■ Short task: Turn the material from the line containing "pose: elev=18.0 azim=320.9" through the line containing "Dot at: occluded", both ends included, into a Markdown table with the columns Row and Text. Number each line and leave out blank lines.

** BEGIN Task data **

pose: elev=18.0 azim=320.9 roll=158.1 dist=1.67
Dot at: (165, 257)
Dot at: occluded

** END Task data **
** BEGIN Task data **

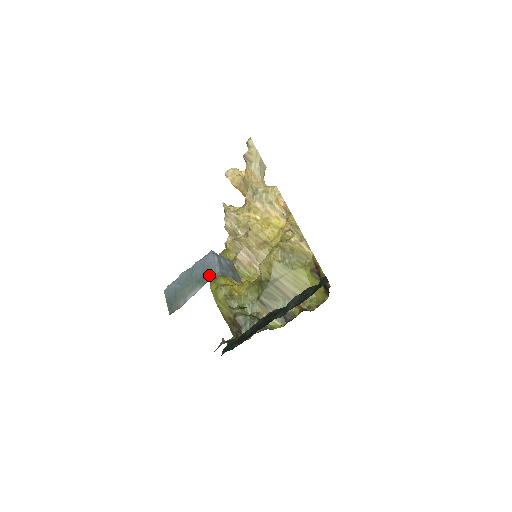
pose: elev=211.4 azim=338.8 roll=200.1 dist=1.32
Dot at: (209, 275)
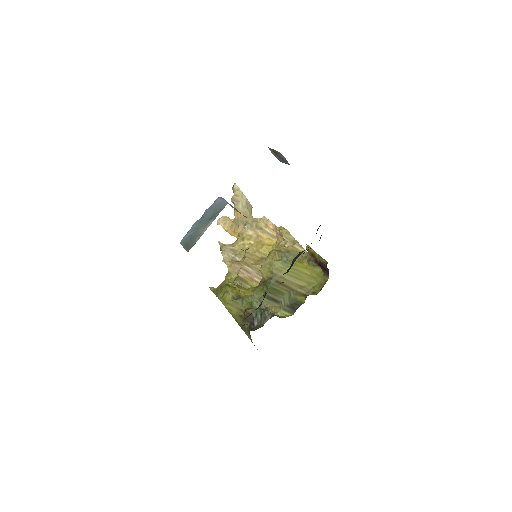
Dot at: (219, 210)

** END Task data **

■ Exercise output:
| Row | Text |
|---|---|
| 1 | pose: elev=18.0 azim=320.9 roll=158.1 dist=1.67 |
| 2 | Dot at: (165, 257) |
| 3 | Dot at: occluded |